== Segment start ==

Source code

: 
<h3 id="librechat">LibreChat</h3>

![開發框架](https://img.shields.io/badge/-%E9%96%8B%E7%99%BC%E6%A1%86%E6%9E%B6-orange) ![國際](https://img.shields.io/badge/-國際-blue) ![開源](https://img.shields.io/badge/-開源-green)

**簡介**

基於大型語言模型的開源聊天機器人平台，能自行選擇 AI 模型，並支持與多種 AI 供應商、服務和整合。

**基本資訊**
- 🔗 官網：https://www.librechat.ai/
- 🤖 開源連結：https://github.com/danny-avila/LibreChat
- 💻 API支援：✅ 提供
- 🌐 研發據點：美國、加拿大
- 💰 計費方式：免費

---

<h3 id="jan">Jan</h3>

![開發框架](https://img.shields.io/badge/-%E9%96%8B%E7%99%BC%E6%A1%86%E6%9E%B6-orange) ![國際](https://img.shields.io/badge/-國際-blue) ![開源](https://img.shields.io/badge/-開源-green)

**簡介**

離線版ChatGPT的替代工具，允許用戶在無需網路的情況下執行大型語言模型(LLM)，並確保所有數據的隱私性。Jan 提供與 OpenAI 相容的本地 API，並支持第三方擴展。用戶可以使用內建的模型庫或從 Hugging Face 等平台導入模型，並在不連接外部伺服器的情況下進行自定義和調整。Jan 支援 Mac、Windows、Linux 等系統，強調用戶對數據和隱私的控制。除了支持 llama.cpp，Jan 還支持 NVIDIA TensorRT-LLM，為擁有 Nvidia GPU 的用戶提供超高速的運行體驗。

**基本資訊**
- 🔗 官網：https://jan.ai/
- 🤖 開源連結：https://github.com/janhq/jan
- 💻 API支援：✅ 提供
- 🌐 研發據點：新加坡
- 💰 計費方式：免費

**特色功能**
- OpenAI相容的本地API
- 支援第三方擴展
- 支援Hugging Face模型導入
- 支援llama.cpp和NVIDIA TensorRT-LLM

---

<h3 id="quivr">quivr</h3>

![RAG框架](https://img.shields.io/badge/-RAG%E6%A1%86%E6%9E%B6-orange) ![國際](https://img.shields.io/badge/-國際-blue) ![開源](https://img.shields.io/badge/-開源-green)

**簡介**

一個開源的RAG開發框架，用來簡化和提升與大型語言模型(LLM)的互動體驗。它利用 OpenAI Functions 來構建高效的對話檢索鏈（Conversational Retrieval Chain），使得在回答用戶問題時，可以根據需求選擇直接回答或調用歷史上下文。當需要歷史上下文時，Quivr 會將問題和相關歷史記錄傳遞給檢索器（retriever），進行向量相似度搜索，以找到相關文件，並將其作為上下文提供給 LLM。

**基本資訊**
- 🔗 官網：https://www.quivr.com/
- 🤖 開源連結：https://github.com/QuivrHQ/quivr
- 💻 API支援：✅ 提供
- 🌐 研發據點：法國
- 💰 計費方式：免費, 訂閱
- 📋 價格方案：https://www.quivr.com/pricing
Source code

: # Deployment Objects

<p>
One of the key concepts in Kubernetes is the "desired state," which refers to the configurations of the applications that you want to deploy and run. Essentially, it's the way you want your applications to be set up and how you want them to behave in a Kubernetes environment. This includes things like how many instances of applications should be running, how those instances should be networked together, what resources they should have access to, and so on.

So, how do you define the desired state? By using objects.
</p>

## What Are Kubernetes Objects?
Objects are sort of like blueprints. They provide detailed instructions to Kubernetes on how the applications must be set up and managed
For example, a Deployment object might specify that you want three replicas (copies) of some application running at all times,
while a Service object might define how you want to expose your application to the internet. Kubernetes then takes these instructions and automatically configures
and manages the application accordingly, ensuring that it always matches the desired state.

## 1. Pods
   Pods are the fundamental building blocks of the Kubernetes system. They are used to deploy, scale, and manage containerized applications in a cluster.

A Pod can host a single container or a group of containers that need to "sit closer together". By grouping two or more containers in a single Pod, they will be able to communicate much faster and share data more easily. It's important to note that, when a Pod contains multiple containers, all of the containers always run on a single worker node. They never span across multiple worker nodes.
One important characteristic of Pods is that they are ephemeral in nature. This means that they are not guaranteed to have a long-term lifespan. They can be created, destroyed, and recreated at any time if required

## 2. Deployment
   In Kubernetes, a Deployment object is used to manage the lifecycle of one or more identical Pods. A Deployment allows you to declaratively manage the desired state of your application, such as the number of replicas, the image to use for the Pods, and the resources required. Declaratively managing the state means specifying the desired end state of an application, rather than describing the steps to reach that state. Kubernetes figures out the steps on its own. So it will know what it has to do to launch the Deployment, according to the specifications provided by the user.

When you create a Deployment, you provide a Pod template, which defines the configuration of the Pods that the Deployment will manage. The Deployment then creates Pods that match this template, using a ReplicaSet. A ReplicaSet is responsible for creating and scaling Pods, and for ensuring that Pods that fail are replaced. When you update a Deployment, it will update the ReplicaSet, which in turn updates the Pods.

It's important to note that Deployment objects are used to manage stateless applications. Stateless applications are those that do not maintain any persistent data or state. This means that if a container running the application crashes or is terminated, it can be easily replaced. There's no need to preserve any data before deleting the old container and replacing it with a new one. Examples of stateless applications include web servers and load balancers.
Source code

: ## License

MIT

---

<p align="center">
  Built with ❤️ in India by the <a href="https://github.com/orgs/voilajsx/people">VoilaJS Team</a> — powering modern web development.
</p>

== Segment end ==

◆ **Job item**: Can you turn everything from the start of the items down to and including the line that contains "# Deployment Objects" into a JSON list of strings, one string per line, with blank lines left out?

◆ **Solution to the problem**:
[
  "Source code",
  ": ",
  "<h3 id=\"librechat\">LibreChat</h3>",
  "![開發框架](https://img.shields.io/badge/-%E9%96%8B%E7%99%BC%E6%A1%86%E6%9E%B6-orange) ![國際](https://img.shields.io/badge/-國際-blue) ![開源](https://img.shields.io/badge/-開源-green)",
  "**簡介**",
  "基於大型語言模型的開源聊天機器人平台，能自行選擇 AI 模型，並支持與多種 AI 供應商、服務和整合。",
  "**基本資訊**",
  "- 🔗 官網：https://www.librechat.ai/",
  "- 🤖 開源連結：https://github.com/danny-avila/LibreChat",
  "- 💻 API支援：✅ 提供",
  "- 🌐 研發據點：美國、加拿大",
  "- 💰 計費方式：免費",
  "---",
  "<h3 id=\"jan\">Jan</h3>",
  "![開發框架](https://img.shields.io/badge/-%E9%96%8B%E7%99%BC%E6%A1%86%E6%9E%B6-orange) ![國際](https://img.shields.io/badge/-國際-blue) ![開源](https://img.shields.io/badge/-開源-green)",
  "**簡介**",
  "離線版ChatGPT的替代工具，允許用戶在無需網路的情況下執行大型語言模型(LLM)，並確保所有數據的隱私性。Jan 提供與 OpenAI 相容的本地 API，並支持第三方擴展。用戶可以使用內建的模型庫或從 Hugging Face 等平台導入模型，並在不連接外部伺服器的情況下進行自定義和調整。Jan 支援 Mac、Windows、Linux 等系統，強調用戶對數據和隱私的控制。除了支持 llama.cpp，Jan 還支持 NVIDIA TensorRT-LLM，為擁有 Nvidia GPU 的用戶提供超高速的運行體驗。",
  "**基本資訊**",
  "- 🔗 官網：https://jan.ai/",
  "- 🤖 開源連結：https://github.com/janhq/jan",
  "- 💻 API支援：✅ 提供",
  "- 🌐 研發據點：新加坡",
  "- 💰 計費方式：免費",
  "**特色功能**",
  "- OpenAI相容的本地API",
  "- 支援第三方擴展",
  "- 支援Hugging Face模型導入",
  "- 支援llama.cpp和NVIDIA TensorRT-LLM",
  "---",
  "<h3 id=\"quivr\">quivr</h3>",
  "![RAG框架](https://img.shields.io/badge/-RAG%E6%A1%86%E6%9E%B6-orange) ![國際](https://img.shields.io/badge/-國際-blue) ![開源](https://img.shields.io/badge/-開源-green)",
  "**簡介**",
  "一個開源的RAG開發框架，用來簡化和提升與大型語言模型(LLM)的互動體驗。它利用 OpenAI Functions 來構建高效的對話檢索鏈（Conversational Retrieval Chain），使得在回答用戶問題時，可以根據需求選擇直接回答或調用歷史上下文。當需要歷史上下文時，Quivr 會將問題和相關歷史記錄傳遞給檢索器（retriever），進行向量相似度搜索，以找到相關文件，並將其作為上下文提供給 LLM。",
  "**基本資訊**",
  "- 🔗 官網：https://www.quivr.com/",
  "- 🤖 開源連結：https://github.com/QuivrHQ/quivr",
  "- 💻 API支援：✅ 提供",
  "- 🌐 研發據點：法國",
  "- 💰 計費方式：免費, 訂閱",
  "- 📋 價格方案：https://www.quivr.com/pricing",
  "Source code",
  ": # Deployment Objects"
]